Mr. Kohli total contribution to this account is Rs.8 lakh. Now, at the age of 40, he wishes to make a premature exit. He will be able to withdraw Rs.1.6 lakh (20% of Rs.8 lakh). The remaining Rs.6.4 lakh will go towards the purchase of an annuity.

  • Two different methods of investment 

The scheme allows subscribers to invest in two different methods –

  • Auto choice –This option is for those who do not have the necessary knowledge to manage or make any investment decisions.
  • Active choice – This option enables subscribers to invest in equity (E), corporate debt (C), government/gilt bonds (G), or alternative instruments (A).

Public Provident Fund (PPF)

Public Provident Fund (PPF) is a long-term savings scheme offered by the Government of India via post offices and commercial banks. This scheme also provides income tax benefits.

One of the crucial points in the National Pension Scheme vs PPF is that the latter is not available for HUFs and NRIs.

Some of the features of this scheme are as follows –

  • Income tax benefits 

Public Provident Fund allows income tax benefits of up to Rs.1.5 lakh under Section 80C of the ITA. It should noted here that in NPS vs PPF, the latter does not offer tax exemptions under Section 80CCD (1b).

  • Lock-in period and premature withdrawal 

This investment option comes with a lock-in period of 15 years. However, account-holders will be able to withdraw from the 5th year onwards prematurely.

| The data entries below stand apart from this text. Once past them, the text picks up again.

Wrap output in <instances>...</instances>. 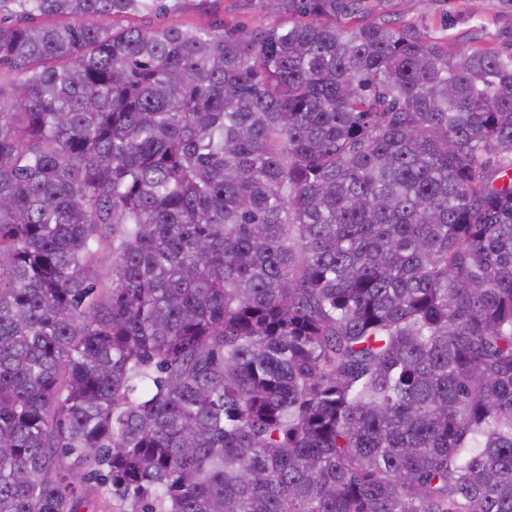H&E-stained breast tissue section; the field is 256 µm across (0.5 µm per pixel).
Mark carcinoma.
<instances>
[{"instance_id": "cac0c4a2", "label": "carcinoma", "mask_w": 512, "mask_h": 512, "mask_svg": "<svg viewBox=\"0 0 512 512\" xmlns=\"http://www.w3.org/2000/svg\"><path fill=\"white\" fill-rule=\"evenodd\" d=\"M239 2L0 0V512H512V33ZM176 2L167 13L154 15L142 13L135 17V23L144 29H154L159 26H178L190 29L210 20L211 17H221L230 23L247 24L253 28L258 18L253 14L239 9L235 0H168ZM174 2H167L172 4Z\"/></svg>"}]
</instances>
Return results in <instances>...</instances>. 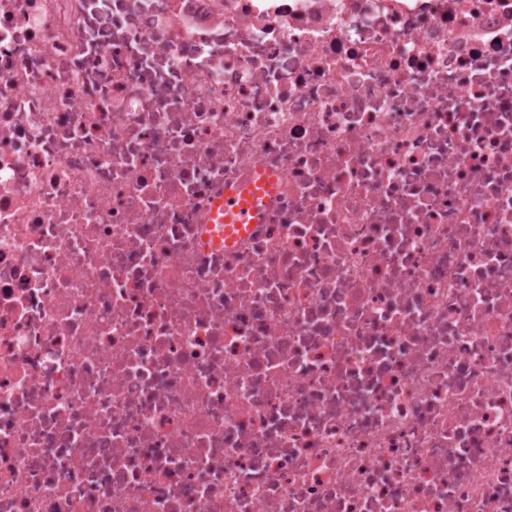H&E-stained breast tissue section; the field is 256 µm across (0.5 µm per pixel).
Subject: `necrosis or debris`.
Segmentation results:
<instances>
[{
	"mask_svg": "<svg viewBox=\"0 0 512 512\" xmlns=\"http://www.w3.org/2000/svg\"><path fill=\"white\" fill-rule=\"evenodd\" d=\"M0 512H512V0H0ZM274 179L268 175L261 176L257 184L251 185L248 190L238 193L237 190L228 189L224 198L216 203V212H226L227 207L231 201L241 199V204L238 209L233 211V215L227 214L226 222L232 224H257L260 221L263 205L267 202L268 197L266 192H270Z\"/></svg>",
	"mask_w": 512,
	"mask_h": 512,
	"instance_id": "obj_1",
	"label": "necrosis or debris"
}]
</instances>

The premature withdrawal limit is capped at 50% of the available funds at the end of the 4th or that of the preceding year, whichever is lower.

For example,

Mr. Rakesh has a PPF account since 2012. He now wishes to withdraw 50% of the corpus from his account. Now, let’s assume that the amount at the end of the 4th year or 2016 was Rs.50,000 and that at the end of 2019 is Rs.1 lakh.

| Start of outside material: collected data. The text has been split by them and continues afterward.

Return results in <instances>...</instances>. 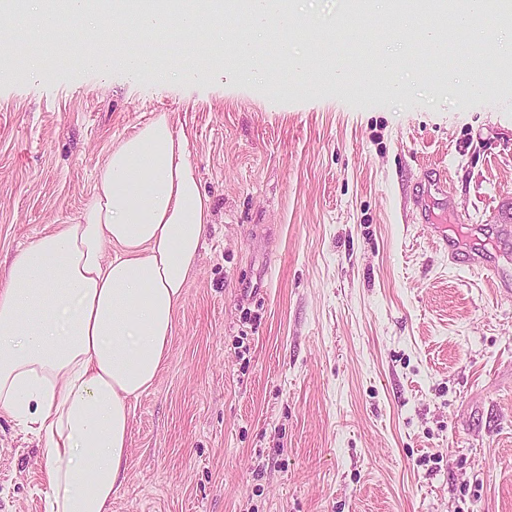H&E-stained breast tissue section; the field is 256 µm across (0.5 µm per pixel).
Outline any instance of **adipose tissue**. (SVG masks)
<instances>
[{"label": "adipose tissue", "instance_id": "adipose-tissue-1", "mask_svg": "<svg viewBox=\"0 0 512 512\" xmlns=\"http://www.w3.org/2000/svg\"><path fill=\"white\" fill-rule=\"evenodd\" d=\"M439 43L443 17L479 12L512 67V0H350ZM212 205L167 113L115 143L74 223L20 250L0 274V410L45 450V512H108L126 473L133 402L168 357Z\"/></svg>", "mask_w": 512, "mask_h": 512}]
</instances>
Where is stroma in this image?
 <instances>
[{
  "label": "stroma",
  "instance_id": "stroma-1",
  "mask_svg": "<svg viewBox=\"0 0 512 512\" xmlns=\"http://www.w3.org/2000/svg\"><path fill=\"white\" fill-rule=\"evenodd\" d=\"M301 39L254 45L265 79L170 84L90 70L92 31L12 21L44 72L0 71V272L78 217L113 140L168 113L212 198L168 359L135 402L110 512H512V294L453 263L412 190L448 176L467 251L512 278V77L485 24L406 46L345 0H299ZM172 65L209 30L163 33ZM307 61L313 91L289 57ZM44 450L0 411V512H43Z\"/></svg>",
  "mask_w": 512,
  "mask_h": 512
}]
</instances>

As per the conditions, he will be eligible to withdraw 50% of Rs.50,000, i.e., Rs.25,000, since it is the lowest sum amongst the two.

  • Availability of loans against the deposit

The account holders are eligible to avail of a loan against their deposits between the 3rd and the 6th year. Currently, the rate of interest on such loans is 1% per annum.

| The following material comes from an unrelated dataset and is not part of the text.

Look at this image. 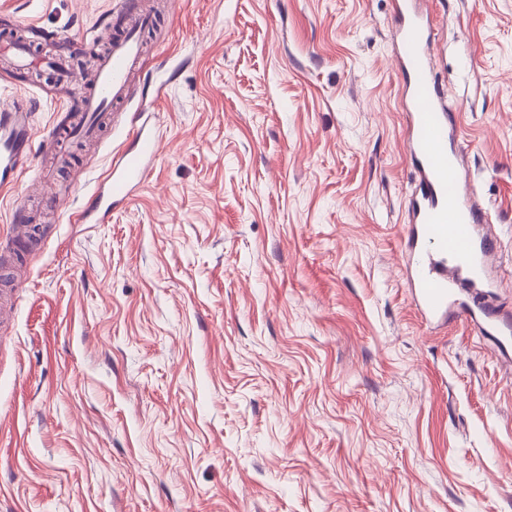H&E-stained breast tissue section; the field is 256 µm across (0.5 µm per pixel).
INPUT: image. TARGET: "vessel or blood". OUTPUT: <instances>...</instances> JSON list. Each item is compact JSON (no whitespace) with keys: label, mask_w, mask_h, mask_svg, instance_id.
<instances>
[{"label":"vessel or blood","mask_w":512,"mask_h":512,"mask_svg":"<svg viewBox=\"0 0 512 512\" xmlns=\"http://www.w3.org/2000/svg\"><path fill=\"white\" fill-rule=\"evenodd\" d=\"M394 11L399 20L396 62L407 77L409 91L404 138L419 178L418 191L409 201L412 227L405 244L414 306L427 320L443 318L451 307H459L461 321L478 326L500 346L511 345L512 319L487 301L493 288L496 241L484 215L461 190L460 153L448 148V105L437 87L428 52L429 20L407 0H394ZM139 55L138 27L113 40L87 99V119H95L124 97ZM30 108L28 100L19 99L0 109L1 192L14 187L31 152L35 133ZM133 137L135 148L121 154L108 169L102 188L94 190L95 211H77L71 223H86L96 211L109 212L146 179L159 142L141 129Z\"/></svg>","instance_id":"b4317fda"}]
</instances>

Difference between NPS and PPF

Some of the critical points highlighting the difference between PPF and NPS are –

ParticularsNPSPPF
EligibilityAnyone between the age of 18 and 65 years.Anyone except HUFs and NRIs.
Minimum amount/maximum amountRs.1,000 for Tier I and Rs.250 for Tier II/nilRs.500/Rs.1.5 Lakh (per year)
Rate of interestVaries (usually 9% to 12%)7.1% (w.e.f. 1st April 2020)
Premature withdrawalAfter completion of 10 years for Tier I accounts.5th year onwards.

Both NPS and PPF are stable investment options with guaranteed returns. Nonetheless, individuals must ensure that they know about the features of each of these products before choosing one to invest in.